Building a webapp with Elixir and Phoenix
Last year we completely rewrote Kittysplit in Elixir and with the Phoenix Framework. Here’s a brief summary of what we learned and why we did it.
Version 1: Google App Engine
These choices were great for getting started quickly and we launched our MVP without a hitch. However, a year later after lots of great feedback and increasing traction it became clear we needed something new for 2 main reasons:
- Google App Engine only supports Servlet API 2.5, which is ancient. The fact that Google ignores requests to support API 3+ is seen by some as the writing on the wall for Java support on GAE.
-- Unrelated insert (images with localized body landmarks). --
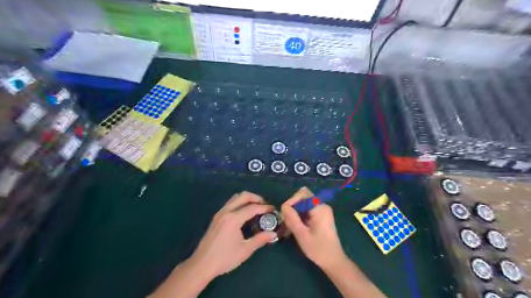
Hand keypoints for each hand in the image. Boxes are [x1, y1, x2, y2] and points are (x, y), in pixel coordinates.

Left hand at [188, 192, 277, 277]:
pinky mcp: (216, 217)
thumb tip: (273, 234)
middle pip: (243, 196)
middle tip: (265, 205)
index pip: (253, 208)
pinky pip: (230, 203)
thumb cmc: (225, 258)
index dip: (265, 208)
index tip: (273, 209)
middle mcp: (226, 211)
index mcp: (234, 219)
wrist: (201, 264)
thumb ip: (260, 239)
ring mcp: (220, 213)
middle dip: (256, 198)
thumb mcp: (245, 250)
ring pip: (235, 198)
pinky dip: (239, 203)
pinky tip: (244, 213)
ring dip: (247, 199)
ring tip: (256, 207)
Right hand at [282, 189, 348, 269]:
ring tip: (288, 228)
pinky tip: (294, 229)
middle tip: (286, 222)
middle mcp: (321, 206)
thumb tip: (283, 206)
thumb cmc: (318, 249)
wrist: (333, 261)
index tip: (285, 214)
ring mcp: (321, 211)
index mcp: (320, 208)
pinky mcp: (320, 217)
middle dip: (292, 208)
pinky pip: (306, 211)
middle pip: (302, 198)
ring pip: (303, 205)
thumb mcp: (302, 234)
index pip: (303, 193)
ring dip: (294, 214)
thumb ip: (292, 219)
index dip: (292, 200)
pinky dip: (299, 217)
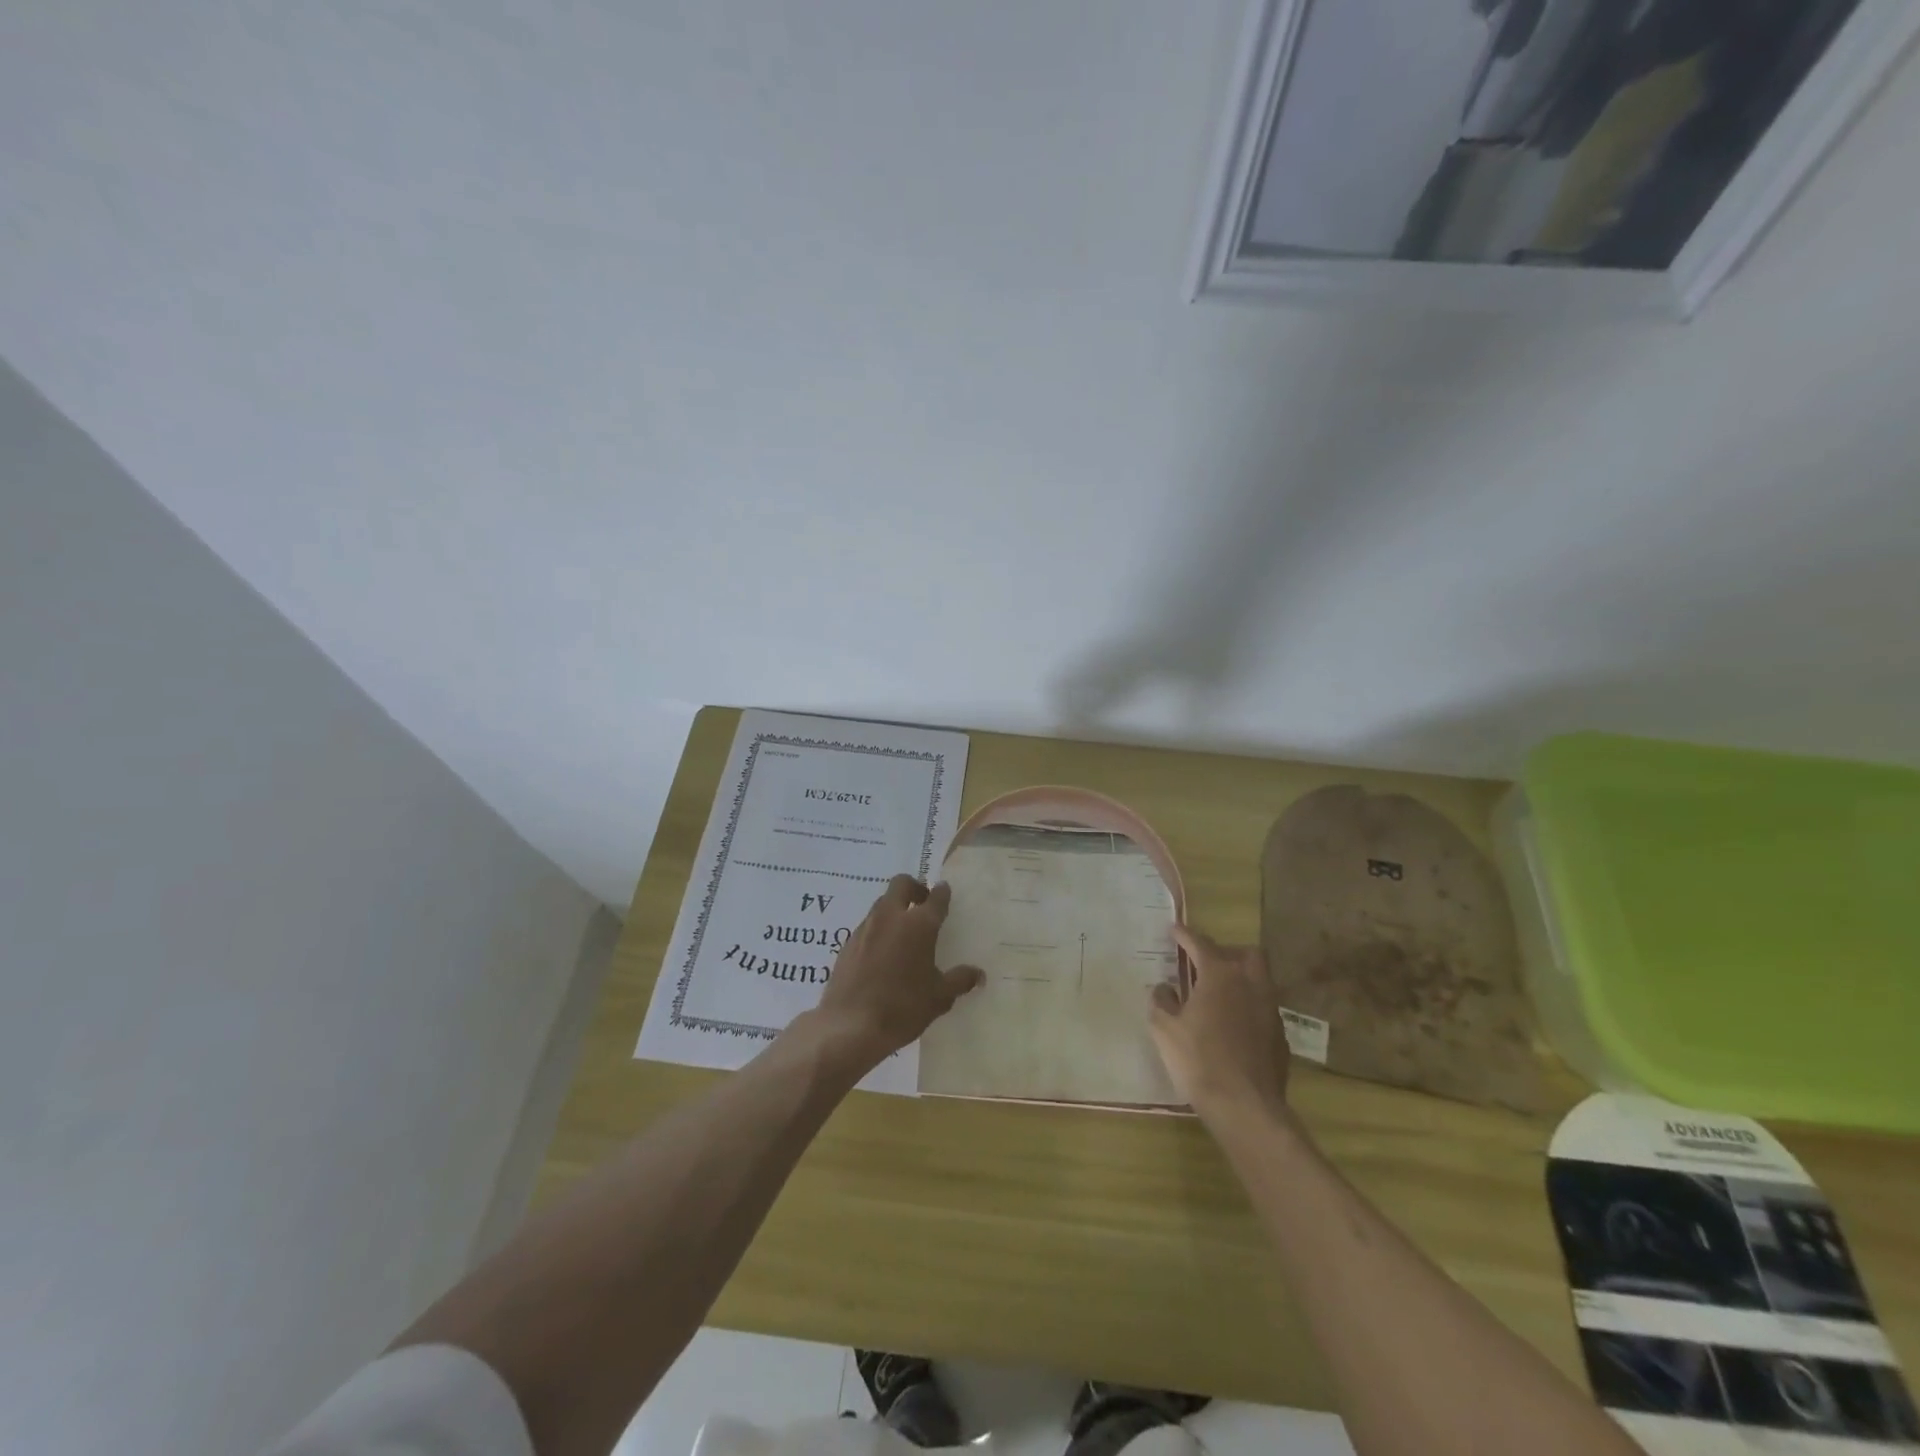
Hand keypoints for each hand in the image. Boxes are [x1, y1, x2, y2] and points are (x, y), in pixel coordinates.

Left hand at [811, 875, 983, 1067]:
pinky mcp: (848, 943)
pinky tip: (882, 952)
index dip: (942, 893)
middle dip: (914, 888)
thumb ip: (959, 980)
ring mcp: (866, 928)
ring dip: (894, 908)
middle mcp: (891, 917)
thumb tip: (978, 974)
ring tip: (903, 930)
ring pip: (882, 903)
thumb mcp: (939, 998)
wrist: (850, 1026)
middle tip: (922, 903)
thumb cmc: (902, 1008)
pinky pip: (867, 925)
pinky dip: (878, 929)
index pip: (935, 898)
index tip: (944, 892)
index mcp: (919, 925)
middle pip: (901, 885)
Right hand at [1150, 925, 1291, 1123]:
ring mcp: (1270, 1009)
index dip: (1185, 934)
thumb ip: (1161, 1001)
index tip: (1174, 929)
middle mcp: (1250, 983)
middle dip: (1226, 951)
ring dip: (1240, 979)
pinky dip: (1248, 1006)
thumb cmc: (1199, 1060)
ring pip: (1260, 979)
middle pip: (1246, 953)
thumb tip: (1165, 988)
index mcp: (1220, 975)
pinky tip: (1233, 1026)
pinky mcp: (1280, 1034)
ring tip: (1219, 994)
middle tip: (1205, 963)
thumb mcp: (1164, 1029)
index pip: (1201, 943)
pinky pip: (1263, 1007)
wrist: (1245, 1106)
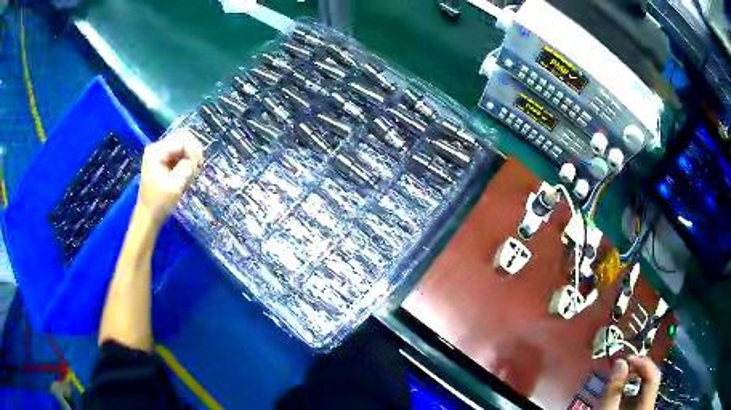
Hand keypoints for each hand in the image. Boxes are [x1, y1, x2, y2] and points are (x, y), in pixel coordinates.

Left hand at [138, 129, 202, 223]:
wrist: (148, 217)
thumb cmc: (159, 203)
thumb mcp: (174, 185)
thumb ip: (186, 167)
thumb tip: (195, 158)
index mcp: (156, 151)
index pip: (181, 141)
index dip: (193, 151)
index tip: (200, 166)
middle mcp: (157, 148)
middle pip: (182, 140)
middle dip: (193, 152)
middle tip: (199, 167)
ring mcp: (160, 155)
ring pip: (182, 147)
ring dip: (191, 158)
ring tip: (194, 172)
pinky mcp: (163, 162)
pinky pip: (179, 155)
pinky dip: (186, 162)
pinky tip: (189, 173)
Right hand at [600, 356, 660, 409]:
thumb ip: (613, 391)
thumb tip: (620, 362)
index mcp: (647, 405)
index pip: (653, 376)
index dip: (643, 363)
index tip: (626, 359)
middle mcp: (651, 405)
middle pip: (651, 379)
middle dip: (637, 371)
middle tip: (621, 368)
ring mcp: (647, 408)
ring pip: (645, 388)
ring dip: (633, 380)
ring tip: (619, 379)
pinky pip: (641, 396)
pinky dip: (632, 390)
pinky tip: (622, 392)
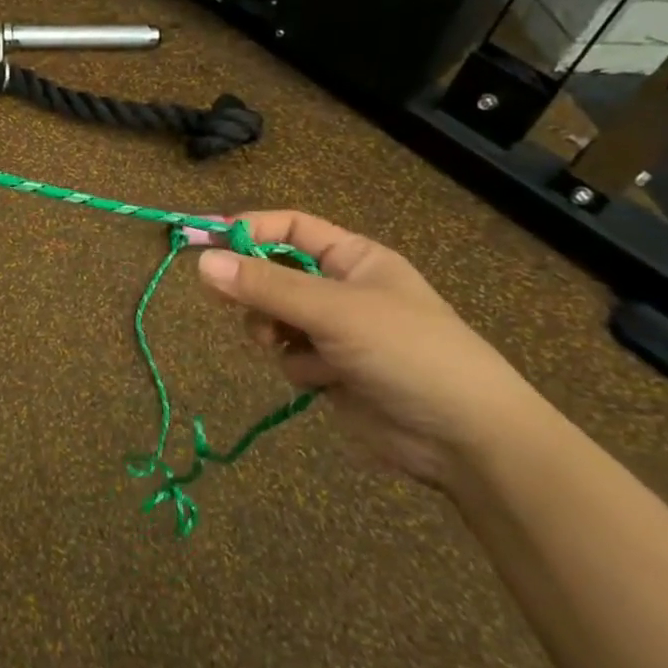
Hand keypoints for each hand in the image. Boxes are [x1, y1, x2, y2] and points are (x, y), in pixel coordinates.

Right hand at [197, 211, 544, 485]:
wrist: (466, 439)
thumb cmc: (407, 352)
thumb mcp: (334, 311)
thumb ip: (266, 287)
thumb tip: (201, 262)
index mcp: (353, 258)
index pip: (290, 228)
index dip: (248, 229)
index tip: (203, 239)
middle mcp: (341, 289)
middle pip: (273, 273)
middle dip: (254, 288)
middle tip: (221, 296)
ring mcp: (336, 332)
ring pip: (274, 318)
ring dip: (273, 331)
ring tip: (285, 345)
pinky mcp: (331, 372)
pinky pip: (289, 356)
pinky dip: (297, 367)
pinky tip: (321, 380)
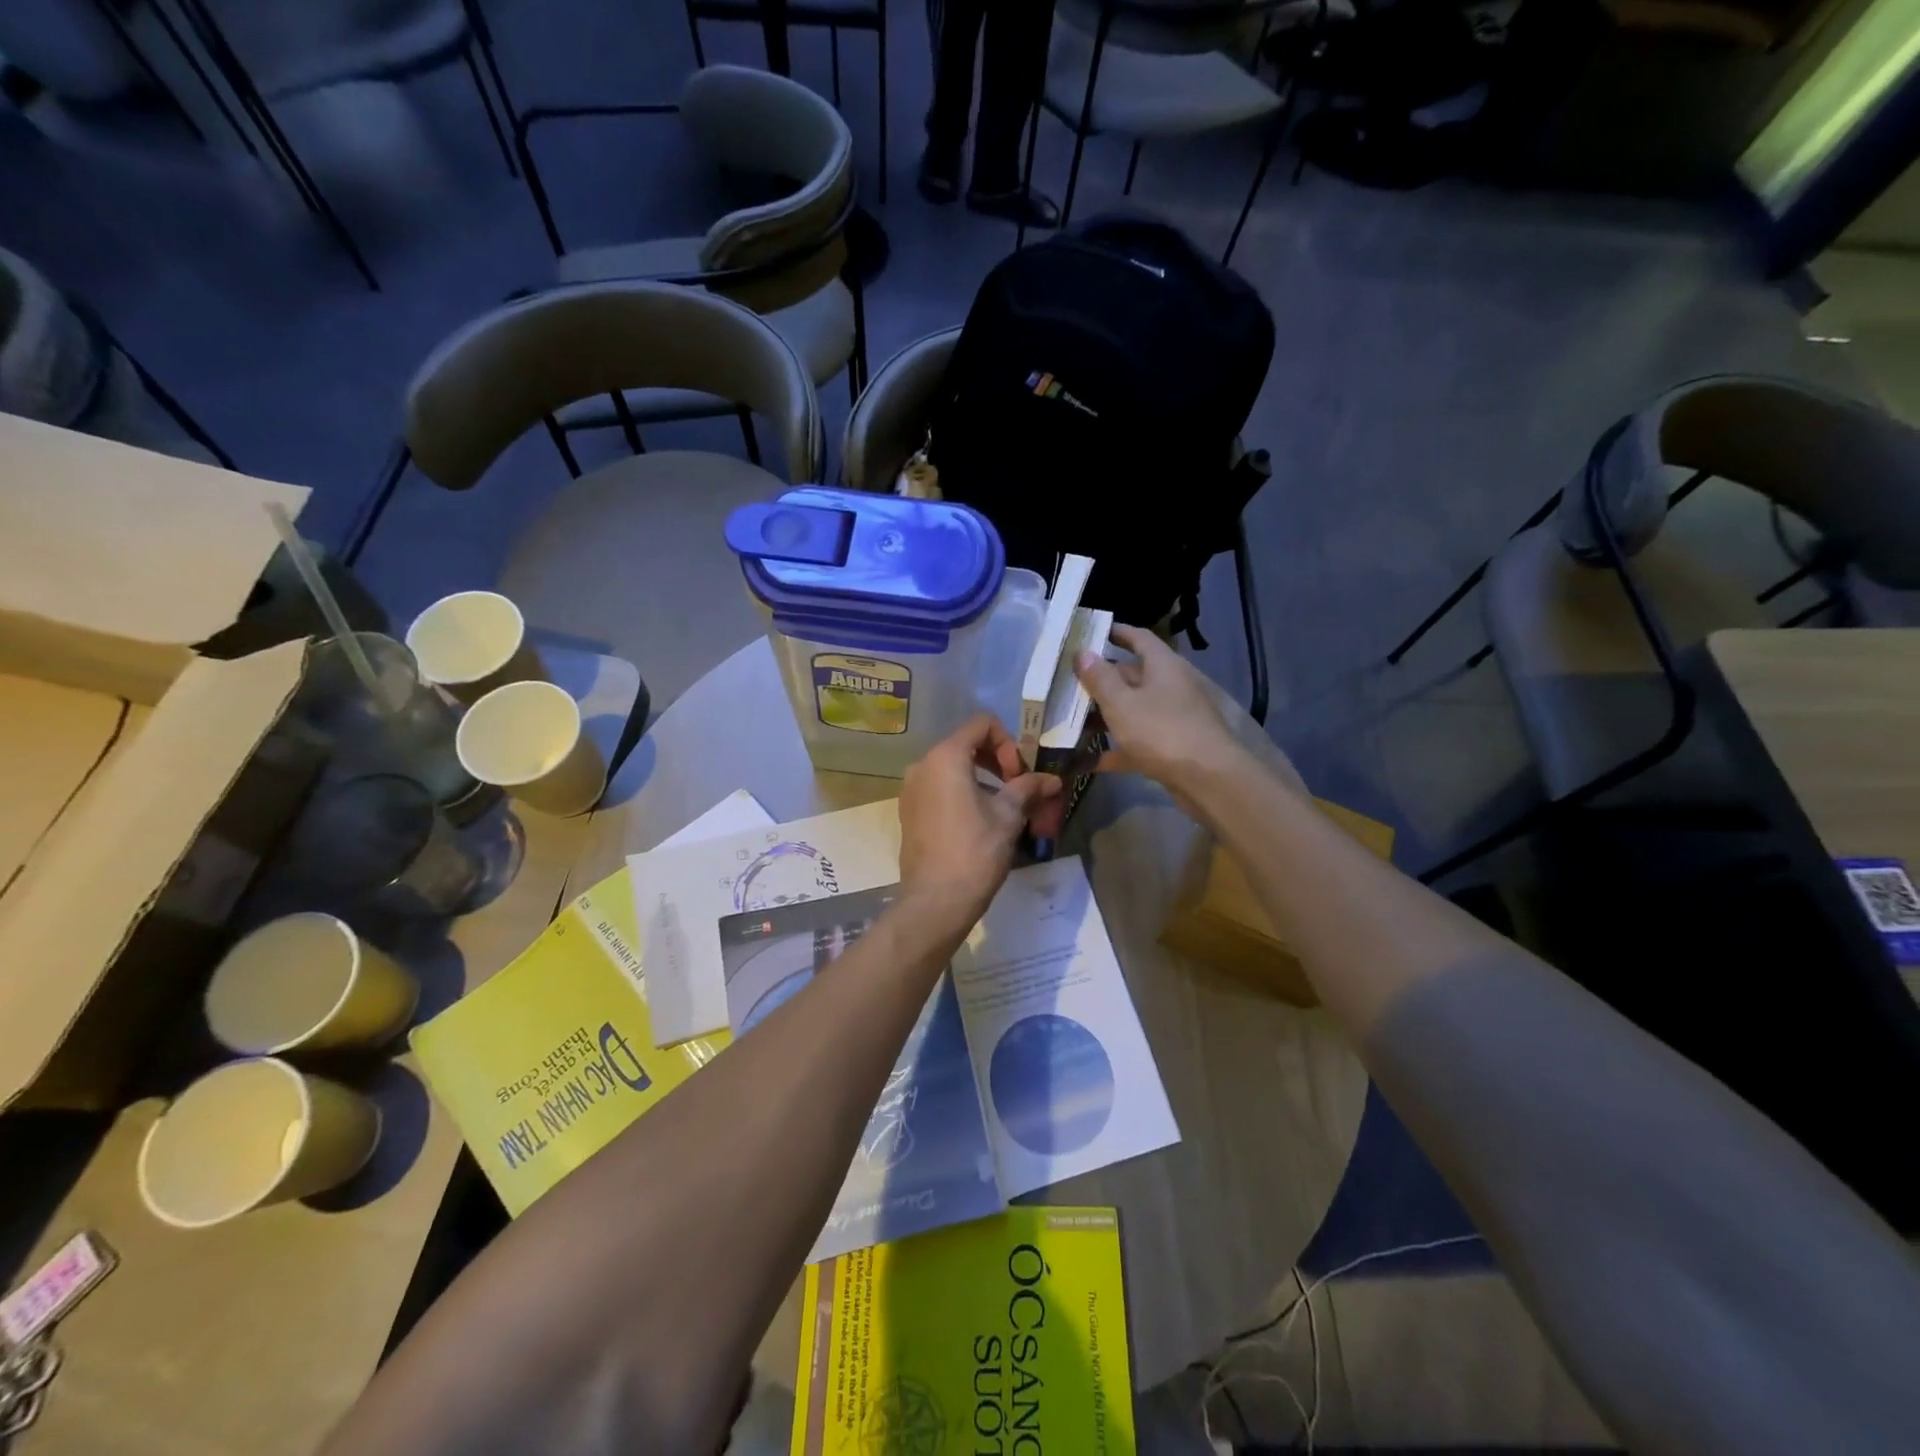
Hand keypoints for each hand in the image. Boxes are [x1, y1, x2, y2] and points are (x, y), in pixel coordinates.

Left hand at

So, despite many smart people claiming that you should never rewrite something from scratch, we decided to go ahead and do it anyway. It turned out to be a big success, partially because we didn’t migrate the old data.
Version 2: Enter Elixir and Phoenix
The decision to go with Phoenix/Elixir was not motivated by any deep-seated conviction that this was going to be The Great Leap Forward. It was more a healthy curiosity for an interesting new project. We had heard the buzz building in the distance and we felt like getting our hands dirty.
The rewrite of Kittysplit began in January 2015 and we had the first working prototype a week later. We had a feature-complete beta version in March and released to production in May. Overall, it was a flawless experience. It would have been even quicker if we hadn’t added some new features and redesigned the app in the process. We also translated everything, added ridiculous-mode test coverage and created an awesome build pipeline.
When we began development, both Elixir and Phoenix had not had their final initial releases but this was not a problem at all. Their creators, José Valim and Chris McCord, were both available on IRC and very helpful and friendly.
The performance of Elixir and Phoenix is spectacular. We haven’t done any benchmarking but the application is now clearly much more responsive, something that our users have actively noticed. And this despite the fact that our app went from being client-side to server-side!
We currently run Kittysplit on 2 very moderately sized Digital Ocean virtual servers, which do the job of serving 2.000 users and 10.000 page-views per day without breaking a sweat. They are both 2 GB, 2 CPU machines with a 40 GB SSD. Due to their light-weight specs we even sometimes refer to them as toasters.
We are very happy with the choice we made and have learned a bunch. Sadly we haven’t required channels yet but we’ll find a feature that needs them soon enough (aka developer-candy-driven development).